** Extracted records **
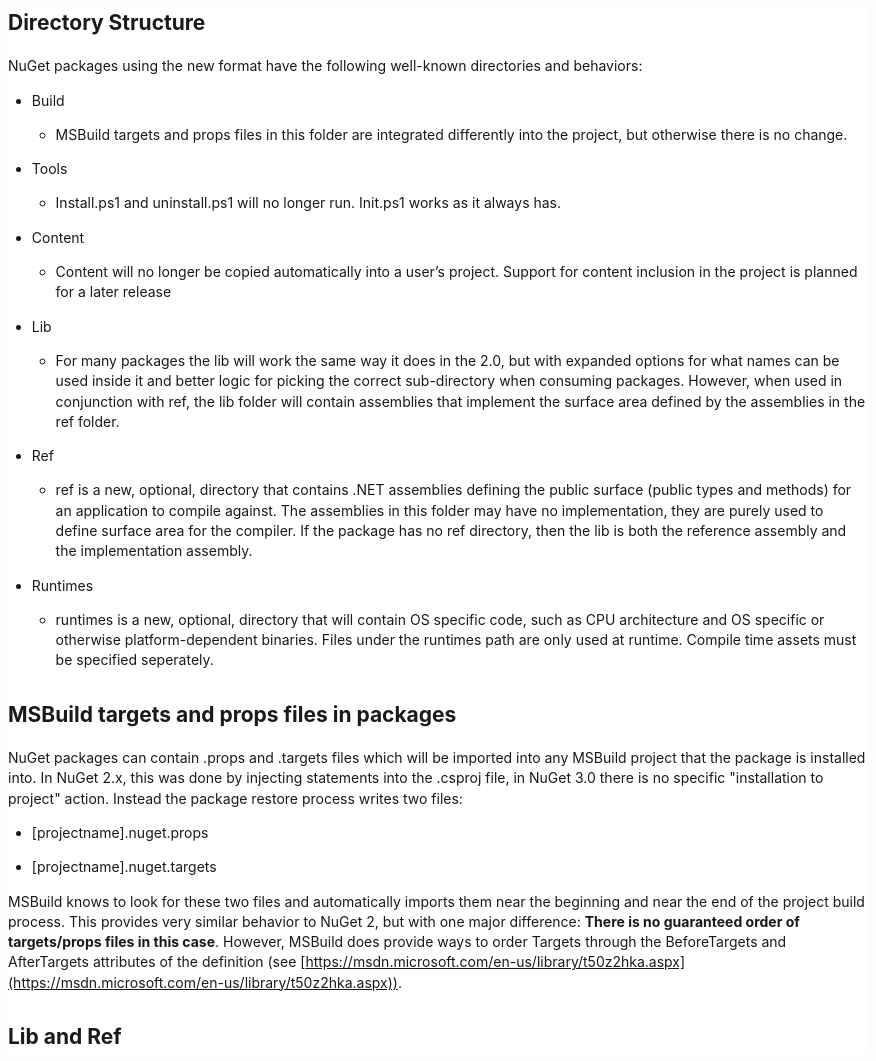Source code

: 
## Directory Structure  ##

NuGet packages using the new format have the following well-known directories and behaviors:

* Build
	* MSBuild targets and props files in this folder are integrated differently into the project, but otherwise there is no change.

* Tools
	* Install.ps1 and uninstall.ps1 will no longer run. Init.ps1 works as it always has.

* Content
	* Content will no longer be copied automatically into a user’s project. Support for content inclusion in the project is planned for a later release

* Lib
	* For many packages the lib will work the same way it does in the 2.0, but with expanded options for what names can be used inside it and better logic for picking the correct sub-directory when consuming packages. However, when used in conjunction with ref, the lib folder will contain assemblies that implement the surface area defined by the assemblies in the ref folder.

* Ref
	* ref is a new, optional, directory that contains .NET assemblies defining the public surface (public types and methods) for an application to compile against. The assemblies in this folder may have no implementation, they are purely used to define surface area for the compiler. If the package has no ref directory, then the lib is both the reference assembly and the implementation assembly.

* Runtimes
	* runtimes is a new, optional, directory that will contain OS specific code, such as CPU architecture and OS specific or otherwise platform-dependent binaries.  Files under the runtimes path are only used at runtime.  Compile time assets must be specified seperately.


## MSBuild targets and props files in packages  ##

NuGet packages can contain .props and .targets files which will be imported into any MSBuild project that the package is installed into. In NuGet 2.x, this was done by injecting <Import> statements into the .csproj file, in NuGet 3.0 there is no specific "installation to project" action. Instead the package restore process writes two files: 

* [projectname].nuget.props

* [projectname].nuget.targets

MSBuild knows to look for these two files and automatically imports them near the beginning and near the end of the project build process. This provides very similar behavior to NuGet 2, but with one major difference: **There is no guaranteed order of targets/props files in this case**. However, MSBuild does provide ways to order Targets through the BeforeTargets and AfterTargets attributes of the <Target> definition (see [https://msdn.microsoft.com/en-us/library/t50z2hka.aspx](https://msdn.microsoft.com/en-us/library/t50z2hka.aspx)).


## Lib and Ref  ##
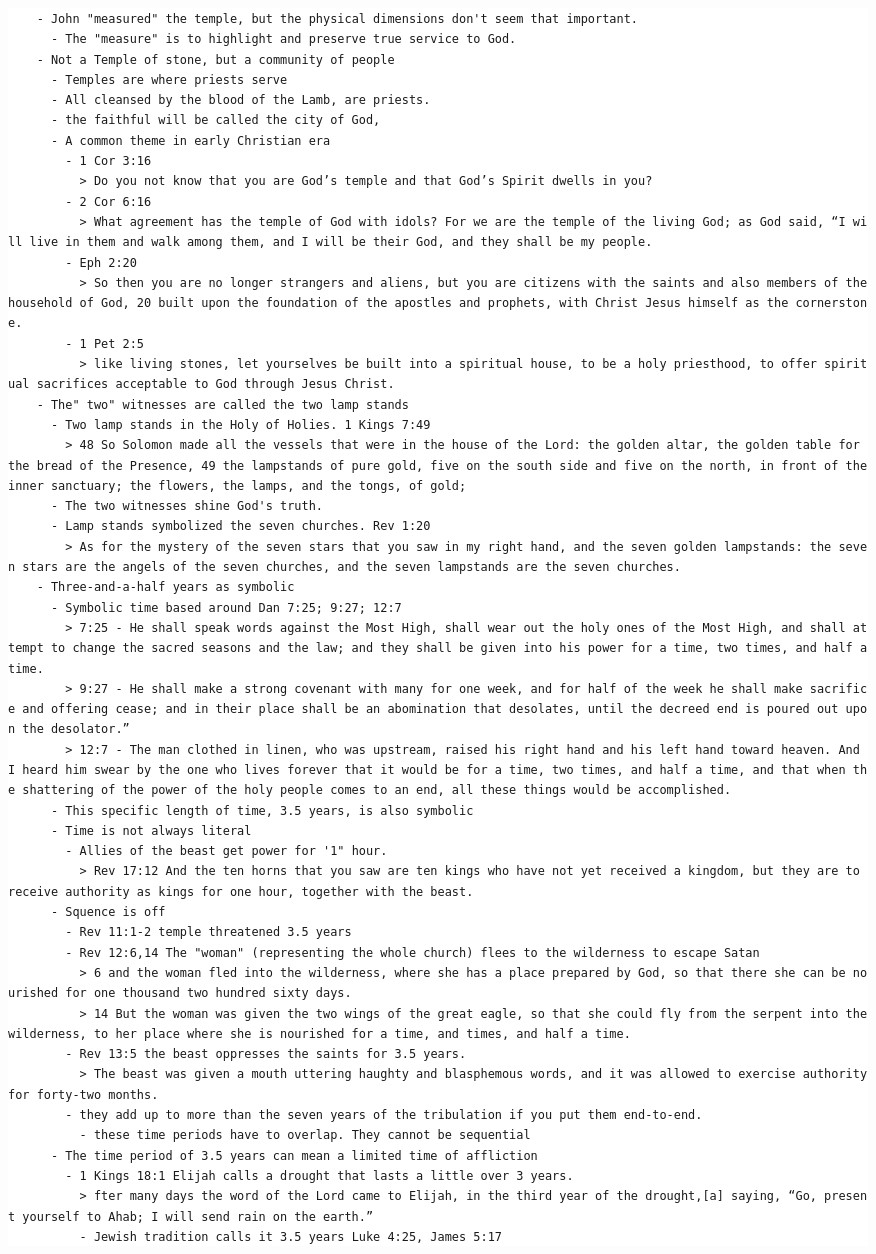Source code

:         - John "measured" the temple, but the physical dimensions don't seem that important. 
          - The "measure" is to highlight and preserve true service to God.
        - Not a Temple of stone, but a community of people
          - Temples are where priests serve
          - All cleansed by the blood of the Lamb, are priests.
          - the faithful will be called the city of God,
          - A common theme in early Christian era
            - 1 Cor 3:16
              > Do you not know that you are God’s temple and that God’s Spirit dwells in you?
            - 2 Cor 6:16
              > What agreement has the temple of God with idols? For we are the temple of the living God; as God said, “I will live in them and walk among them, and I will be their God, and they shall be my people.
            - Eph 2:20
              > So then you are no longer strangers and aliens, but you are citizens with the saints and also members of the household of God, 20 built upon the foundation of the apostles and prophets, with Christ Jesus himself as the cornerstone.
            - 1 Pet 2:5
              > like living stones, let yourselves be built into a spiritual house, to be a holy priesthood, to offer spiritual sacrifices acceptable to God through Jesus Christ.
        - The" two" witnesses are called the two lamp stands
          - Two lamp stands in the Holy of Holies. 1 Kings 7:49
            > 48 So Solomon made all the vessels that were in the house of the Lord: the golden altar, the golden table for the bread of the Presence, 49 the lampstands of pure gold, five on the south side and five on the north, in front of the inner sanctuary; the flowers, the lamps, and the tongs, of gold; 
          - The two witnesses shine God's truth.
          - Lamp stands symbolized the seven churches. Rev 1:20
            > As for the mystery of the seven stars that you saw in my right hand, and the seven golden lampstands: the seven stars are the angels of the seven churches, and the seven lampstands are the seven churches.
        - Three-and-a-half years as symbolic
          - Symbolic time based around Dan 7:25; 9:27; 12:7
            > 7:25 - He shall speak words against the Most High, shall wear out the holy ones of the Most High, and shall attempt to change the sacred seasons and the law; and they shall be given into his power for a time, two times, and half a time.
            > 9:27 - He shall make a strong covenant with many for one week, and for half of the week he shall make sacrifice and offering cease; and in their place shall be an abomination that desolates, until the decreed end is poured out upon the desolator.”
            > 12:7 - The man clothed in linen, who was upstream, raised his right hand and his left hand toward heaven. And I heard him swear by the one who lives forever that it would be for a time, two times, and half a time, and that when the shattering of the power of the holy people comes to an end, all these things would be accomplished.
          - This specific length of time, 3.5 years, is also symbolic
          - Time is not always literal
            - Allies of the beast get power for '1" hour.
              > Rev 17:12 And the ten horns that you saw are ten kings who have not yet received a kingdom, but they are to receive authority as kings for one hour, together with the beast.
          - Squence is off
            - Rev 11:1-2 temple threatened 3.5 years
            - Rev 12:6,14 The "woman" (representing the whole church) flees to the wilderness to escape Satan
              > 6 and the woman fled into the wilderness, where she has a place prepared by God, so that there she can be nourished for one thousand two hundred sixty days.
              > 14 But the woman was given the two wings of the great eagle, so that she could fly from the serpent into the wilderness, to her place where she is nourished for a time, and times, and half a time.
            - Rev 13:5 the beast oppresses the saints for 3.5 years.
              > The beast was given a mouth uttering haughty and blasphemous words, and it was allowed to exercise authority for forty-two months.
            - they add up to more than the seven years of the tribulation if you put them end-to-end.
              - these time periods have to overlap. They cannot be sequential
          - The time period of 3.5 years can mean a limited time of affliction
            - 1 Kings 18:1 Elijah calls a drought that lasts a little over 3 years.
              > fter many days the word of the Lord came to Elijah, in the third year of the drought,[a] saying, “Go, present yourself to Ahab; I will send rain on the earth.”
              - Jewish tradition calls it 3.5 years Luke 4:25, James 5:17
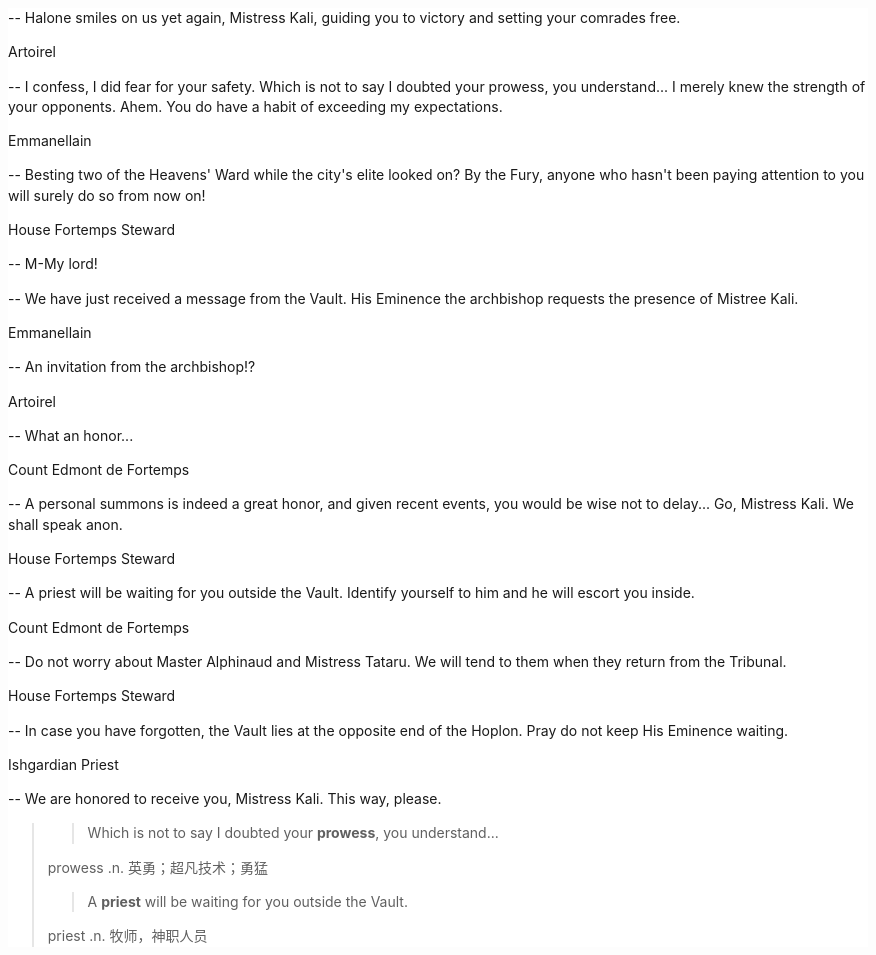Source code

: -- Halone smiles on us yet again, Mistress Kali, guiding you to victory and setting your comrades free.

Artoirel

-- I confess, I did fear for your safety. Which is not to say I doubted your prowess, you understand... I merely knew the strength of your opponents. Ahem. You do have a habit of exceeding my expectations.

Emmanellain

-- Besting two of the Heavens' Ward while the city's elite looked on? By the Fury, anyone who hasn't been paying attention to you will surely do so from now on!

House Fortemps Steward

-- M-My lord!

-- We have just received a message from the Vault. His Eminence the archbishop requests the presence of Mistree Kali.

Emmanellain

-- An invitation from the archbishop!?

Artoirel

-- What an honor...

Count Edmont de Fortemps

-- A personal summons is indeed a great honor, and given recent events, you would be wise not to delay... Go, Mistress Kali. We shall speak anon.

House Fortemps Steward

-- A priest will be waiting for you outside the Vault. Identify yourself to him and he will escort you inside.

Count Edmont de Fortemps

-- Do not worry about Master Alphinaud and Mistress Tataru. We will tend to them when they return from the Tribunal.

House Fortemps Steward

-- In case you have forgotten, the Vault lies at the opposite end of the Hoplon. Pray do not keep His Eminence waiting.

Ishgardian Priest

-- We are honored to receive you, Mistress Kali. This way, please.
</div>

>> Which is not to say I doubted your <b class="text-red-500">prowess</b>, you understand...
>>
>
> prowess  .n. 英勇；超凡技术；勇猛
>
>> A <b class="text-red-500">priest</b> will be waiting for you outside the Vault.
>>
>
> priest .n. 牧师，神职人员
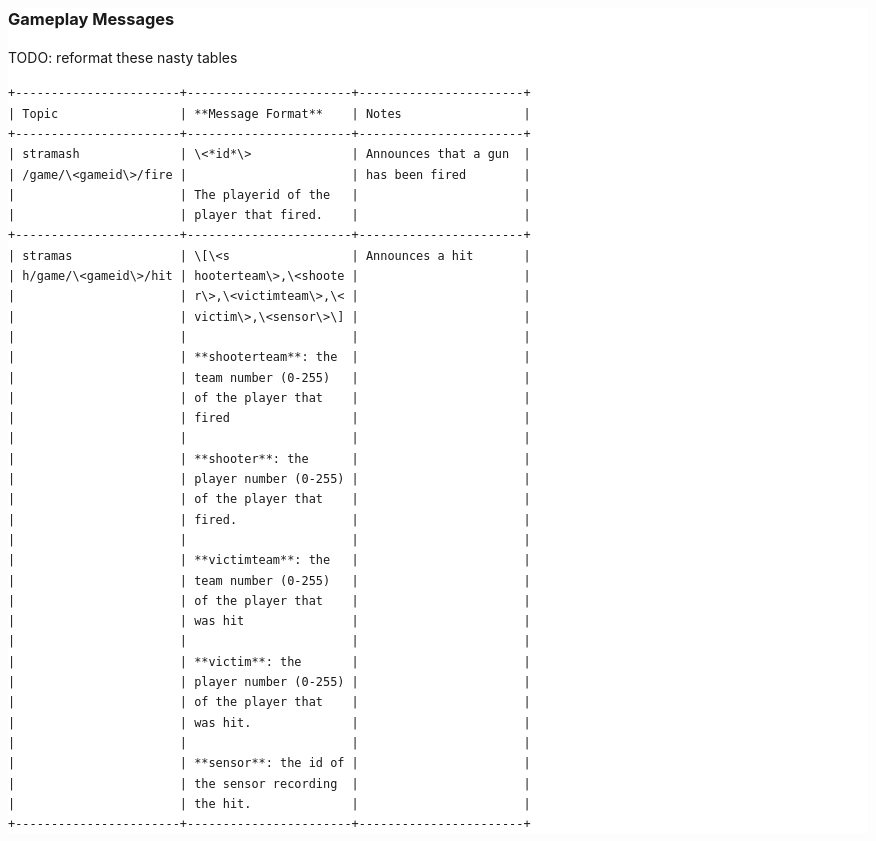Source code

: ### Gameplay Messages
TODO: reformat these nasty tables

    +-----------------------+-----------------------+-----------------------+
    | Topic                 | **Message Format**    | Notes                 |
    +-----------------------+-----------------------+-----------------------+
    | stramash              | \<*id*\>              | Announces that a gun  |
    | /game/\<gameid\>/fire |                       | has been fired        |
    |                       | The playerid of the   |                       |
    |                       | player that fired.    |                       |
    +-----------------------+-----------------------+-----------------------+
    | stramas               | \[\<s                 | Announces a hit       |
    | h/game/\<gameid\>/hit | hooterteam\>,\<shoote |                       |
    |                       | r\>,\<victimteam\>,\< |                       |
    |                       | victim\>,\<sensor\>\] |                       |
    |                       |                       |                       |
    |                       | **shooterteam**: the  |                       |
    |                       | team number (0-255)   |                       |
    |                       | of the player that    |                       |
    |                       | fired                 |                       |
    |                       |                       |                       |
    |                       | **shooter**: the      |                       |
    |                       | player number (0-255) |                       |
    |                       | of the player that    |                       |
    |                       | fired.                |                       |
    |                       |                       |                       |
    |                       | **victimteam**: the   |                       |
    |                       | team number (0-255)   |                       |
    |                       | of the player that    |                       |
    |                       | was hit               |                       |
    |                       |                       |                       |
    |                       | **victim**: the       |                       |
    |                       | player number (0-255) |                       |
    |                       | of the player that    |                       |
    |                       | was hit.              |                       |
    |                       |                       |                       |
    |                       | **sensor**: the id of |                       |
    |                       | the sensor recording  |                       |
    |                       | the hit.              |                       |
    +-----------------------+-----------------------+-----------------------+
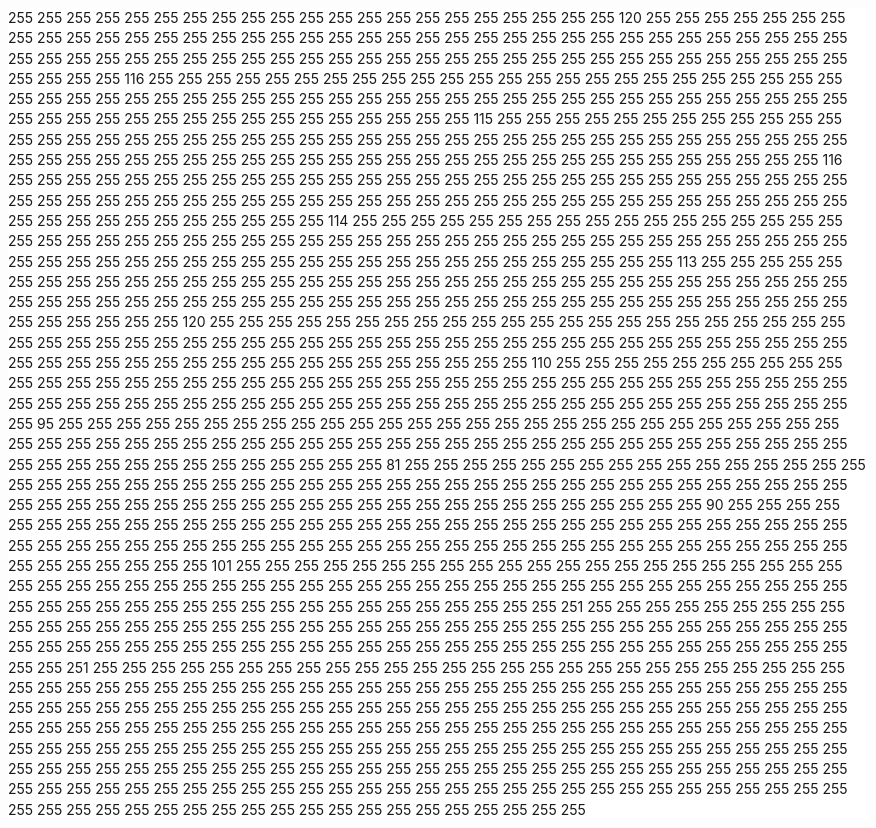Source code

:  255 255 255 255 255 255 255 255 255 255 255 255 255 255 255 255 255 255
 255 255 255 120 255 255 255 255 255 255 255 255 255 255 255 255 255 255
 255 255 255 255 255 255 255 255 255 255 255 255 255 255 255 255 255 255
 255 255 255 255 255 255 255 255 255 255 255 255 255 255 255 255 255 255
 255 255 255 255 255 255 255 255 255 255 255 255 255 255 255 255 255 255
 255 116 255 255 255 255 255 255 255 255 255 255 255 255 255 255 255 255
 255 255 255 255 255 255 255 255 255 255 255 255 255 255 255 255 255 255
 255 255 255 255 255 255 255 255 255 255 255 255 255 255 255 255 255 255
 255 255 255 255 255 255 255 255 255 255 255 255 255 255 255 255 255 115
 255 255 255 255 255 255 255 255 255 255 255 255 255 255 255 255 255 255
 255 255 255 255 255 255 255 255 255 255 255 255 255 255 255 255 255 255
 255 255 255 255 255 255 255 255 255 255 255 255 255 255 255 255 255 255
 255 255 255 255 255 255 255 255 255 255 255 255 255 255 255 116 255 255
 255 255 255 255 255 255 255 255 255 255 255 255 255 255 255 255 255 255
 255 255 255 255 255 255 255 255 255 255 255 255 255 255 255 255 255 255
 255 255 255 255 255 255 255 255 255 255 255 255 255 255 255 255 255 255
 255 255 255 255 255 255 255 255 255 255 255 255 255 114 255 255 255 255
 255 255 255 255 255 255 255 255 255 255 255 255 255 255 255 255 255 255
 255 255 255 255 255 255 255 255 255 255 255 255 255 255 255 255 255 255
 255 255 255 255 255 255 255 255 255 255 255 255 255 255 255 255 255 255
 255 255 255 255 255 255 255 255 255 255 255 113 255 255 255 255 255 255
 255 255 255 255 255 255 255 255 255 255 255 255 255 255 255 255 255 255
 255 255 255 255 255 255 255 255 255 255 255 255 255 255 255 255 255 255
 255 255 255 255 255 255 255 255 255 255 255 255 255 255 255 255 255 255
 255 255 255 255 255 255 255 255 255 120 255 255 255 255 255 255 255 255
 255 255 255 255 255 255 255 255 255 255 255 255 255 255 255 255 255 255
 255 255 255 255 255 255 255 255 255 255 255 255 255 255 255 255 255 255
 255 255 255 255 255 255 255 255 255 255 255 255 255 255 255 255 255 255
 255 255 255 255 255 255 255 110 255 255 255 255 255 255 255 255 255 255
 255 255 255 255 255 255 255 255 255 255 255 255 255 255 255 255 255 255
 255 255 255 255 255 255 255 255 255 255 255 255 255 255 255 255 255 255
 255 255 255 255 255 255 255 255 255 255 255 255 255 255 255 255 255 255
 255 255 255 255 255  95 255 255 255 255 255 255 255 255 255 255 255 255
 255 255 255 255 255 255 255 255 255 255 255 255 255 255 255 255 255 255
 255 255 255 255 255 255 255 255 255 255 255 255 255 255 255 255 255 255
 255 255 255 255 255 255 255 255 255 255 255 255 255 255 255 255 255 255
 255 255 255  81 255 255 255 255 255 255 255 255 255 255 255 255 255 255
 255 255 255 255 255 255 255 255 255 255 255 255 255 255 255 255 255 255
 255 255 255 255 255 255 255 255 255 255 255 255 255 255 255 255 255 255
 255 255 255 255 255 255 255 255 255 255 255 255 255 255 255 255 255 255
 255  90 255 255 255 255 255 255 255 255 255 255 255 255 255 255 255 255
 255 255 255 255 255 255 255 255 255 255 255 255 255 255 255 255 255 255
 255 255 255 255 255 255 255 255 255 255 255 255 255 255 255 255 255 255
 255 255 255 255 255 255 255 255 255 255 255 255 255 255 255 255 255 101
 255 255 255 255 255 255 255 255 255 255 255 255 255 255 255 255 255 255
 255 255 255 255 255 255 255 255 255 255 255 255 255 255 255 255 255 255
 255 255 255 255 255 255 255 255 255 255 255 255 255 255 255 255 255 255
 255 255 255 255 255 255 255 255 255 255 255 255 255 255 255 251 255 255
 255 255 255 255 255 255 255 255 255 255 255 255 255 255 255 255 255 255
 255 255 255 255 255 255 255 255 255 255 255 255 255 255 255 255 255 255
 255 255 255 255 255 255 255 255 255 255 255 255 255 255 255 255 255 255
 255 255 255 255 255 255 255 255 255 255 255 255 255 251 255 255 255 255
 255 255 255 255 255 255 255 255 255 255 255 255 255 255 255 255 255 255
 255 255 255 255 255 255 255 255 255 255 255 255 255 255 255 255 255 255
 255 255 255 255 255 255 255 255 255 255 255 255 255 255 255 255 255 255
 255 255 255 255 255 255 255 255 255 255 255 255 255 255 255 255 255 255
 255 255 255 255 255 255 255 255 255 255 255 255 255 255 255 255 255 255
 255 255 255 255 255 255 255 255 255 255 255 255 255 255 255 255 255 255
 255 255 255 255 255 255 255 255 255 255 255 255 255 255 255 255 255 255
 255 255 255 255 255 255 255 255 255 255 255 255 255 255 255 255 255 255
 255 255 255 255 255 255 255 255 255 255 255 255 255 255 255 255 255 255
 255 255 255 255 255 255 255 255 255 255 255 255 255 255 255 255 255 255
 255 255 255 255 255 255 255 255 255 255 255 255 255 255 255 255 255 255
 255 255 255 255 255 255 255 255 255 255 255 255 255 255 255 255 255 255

** Work required **
In the data above, find the line that contains "- Three-and-a-half years as symbolic" and the line that contains "hundred sixty days.". Repeat exactly those lines and every line between them, and only those.

** Result of this exercise **
        - Three-and-a-half years as symbolic
          - Symbolic time based around Dan 7:25; 9:27; 12:7
            > 7:25 - He shall speak words against the Most High, shall wear out the holy ones of the Most High, and shall attempt to change the sacred seasons and the law; and they shall be given into his power for a time, two times, and half a time.
            > 9:27 - He shall make a strong covenant with many for one week, and for half of the week he shall make sacrifice and offering cease; and in their place shall be an abomination that desolates, until the decreed end is poured out upon the desolator.”
            > 12:7 - The man clothed in linen, who was upstream, raised his right hand and his left hand toward heaven. And I heard him swear by the one who lives forever that it would be for a time, two times, and half a time, and that when the shattering of the power of the holy people comes to an end, all these things would be accomplished.
          - This specific length of time, 3.5 years, is also symbolic
          - Time is not always literal
            - Allies of the beast get power for '1" hour.
              > Rev 17:12 And the ten horns that you saw are ten kings who have not yet received a kingdom, but they are to receive authority as kings for one hour, together with the beast.
          - Squence is off
            - Rev 11:1-2 temple threatened 3.5 years
            - Rev 12:6,14 The "woman" (representing the whole church) flees to the wilderness to escape Satan
              > 6 and the woman fled into the wilderness, where she has a place prepared by God, so that there she can be nourished for one thousand two hundred sixty days.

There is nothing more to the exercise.